When employees moved offsite, some of the equipment they used moved with them. Unless employees are using their own equipment (more on that a bit later), they now had company property in their possession, introducing a myriad of potential issues:
- What happens if it gets damaged?
- What are the steps an employee must take if it gets stolen?
- How can it be legally reclaimed if an employee quits or is fired?
- Can we make an employee pay for a lost or damaged item out of their paychecks?
Even if an employee primarily uses equipment on company sites, and may only occasionally take it with them while traveling, it is a perfectly acceptable – and advisable – practice to ask them to acknowledge receipt in writing and lay out parameters of its use, care and safe return. This is commonly referred to as a Company Property and Equipment Agreement or an Acknowledgement of Receipt of Company Equipment Form.
These documents generally provide the following details:
- Type of equipment, along with year of make, year, serial and model numbers
- Expectations and guidance if personal use is or is not permitted
- Beware of potential tax implications to the employee for personal use
- Agreement on the employee’s part to properly maintain the item and to report any functional issues or damage to the employer
- Acknowledgment that they understand what will occur if:
- good condition is not maintained
- the item is lost, stolen or damaged
- if the item is not returned upon separation from employment
Signing these documents can – and probably should – be made a condition of their ability use the equipment and/or ability to remote work, or be a condition of employment or continued employment, regardless of their tenure.
What about recouping damages or loss from paychecks? Is it legal?
Really broad is not generally the best approach to policy development. While having an all-encompassing payroll deduction authorization form signed upon hire sounds like an efficient way to handle any future employee paycheck deductions, it probably will not be enforceable, nor may it cover an employer if challenged in court or by a state labor department for unlawfully withholding wages.
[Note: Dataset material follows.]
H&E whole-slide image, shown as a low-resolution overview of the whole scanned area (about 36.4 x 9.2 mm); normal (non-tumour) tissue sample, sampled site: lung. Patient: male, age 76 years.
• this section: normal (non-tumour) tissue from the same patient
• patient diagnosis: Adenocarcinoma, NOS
A separate, signed payroll deduction authorization is necessary, and it should specifically relate to damage or loss due to negligence. Deductions for normal wear and tear or value depreciation should not be included as many states consider those situations to be a cost of doing business. Deductions should also, per most state laws, not take an employee below minimum wage in any weeks that they are taken from a check. Many states also exclude specific equipment or damage from allowable deductions.
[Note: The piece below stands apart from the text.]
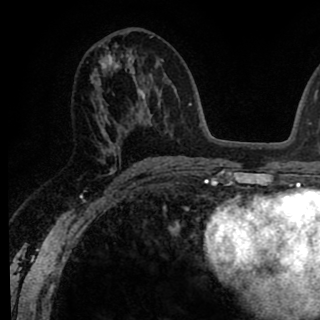
Breast MRI (dynamic contrast-enhanced), one axial slice; position 43 of 90 along the scan axis; cropped to one breast; dynamic contrast-enhanced series, time point 2 of 8 at this slice position (early post-contrast); 1.5 T; TE 2.6 ms, TR 6.1 ms; 2 mm slice thickness; 320 × 320 image matrix. Female patient.
Annotated regions visible in this slice (semi-automatically segmented with operator editing):
- enhancing-tissue mask used for the functional tumour volume (all voxels passing the contrast-enhancement thresholds inside the analysis volume; usually the tumour): bounding box <91,46,145,161> (left, top, right, bottom; pixels)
So… what about terminations? Final checks can be tricky.
Employees still must be paid, and be paid on time, for their work in their final days of employment. Final checks should therefore not be held hostage in exchange for company equipment return or reduced by a certain amount pending return of a laptop or phone. While this may seem like a surefire way to get your equipment back, it is not a legal one.
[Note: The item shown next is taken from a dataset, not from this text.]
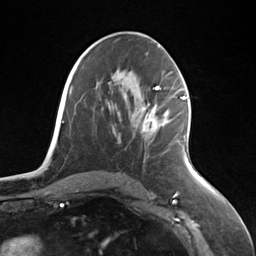
Breast MRI (dynamic contrast-enhanced), one axial slice; slice 71 of 124 in the series (ordered by position); cropped to one breast; dynamic contrast-enhanced series, time point 2 of 7 at this slice position (early post-contrast); 3 T; TE 1.8 ms, TR 4.7 ms; 1.3 mm slice thickness; 256 × 256 image matrix, field of view 150 × 150 mm. Female patient.
Structures marked on this image (semi-automatic segmentation, software-assisted and operator-edited):
- enhancing-tissue mask used for the functional tumour volume (all voxels passing the contrast-enhancement thresholds inside the analysis volume; usually the tumour): bounding box (x1, y1, x2, y2) in pixels: (141, 96, 185, 133)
Check state laws to see what, if any, deductions are allowable for a final check. If none are allowed, or they are held to strict limits that won’t cover the costs, employers may attempt to recoup any financial losses for damaged or unreturned equipment outside of the employment relationship, such as a personal repayment agreement with an exiting employee or, in worst-case scenarios, through the civil court system or reporting the employee for keeping equipment that contains trade secrets to local authorities.
This seems complicated. Can’t we just ask employees to use their own laptops and phones?
You can, but with caution and clear expectations.
While this solution may appear to circumvent potential problems of damage or loss to the company, personal equipment that is used for business purposes (commonly referred to Bring Your Own Device), opens the door to other issues, including but not limited to:
- general security and cybersecurity concerns
- data integrity and loss
- lack of uniformity in operating systems, equipment memory, function and ability to access databases
- reimbursement requirements in some states
Having clear expectations for BYOD environments is essential to securing company data and confidentiality.
On the other hand, requiring use of company equipment, and putting in parameters around its use, care and return, will give companies the ability to control the type of equipment used, perform periodic security and employee use checks, and help to provide uniformity in service to clients and customers.
Which method do we recommend?
Either CAN work. Review both options, pick a course of action that is best for your company culture and resources, and have your policies and documentation in place in either case. Your HR team or consultant can guide you through the right processes and policies, including training your managers on how to properly enforce equipment policies and communicate with their team members.
This article does not constitute legal advice and there are subtle variations in employment law as it pertains to this topic, depending on where your business operates. It is strongly suggested that you seek consultation or legal counsel before making decisions about policies.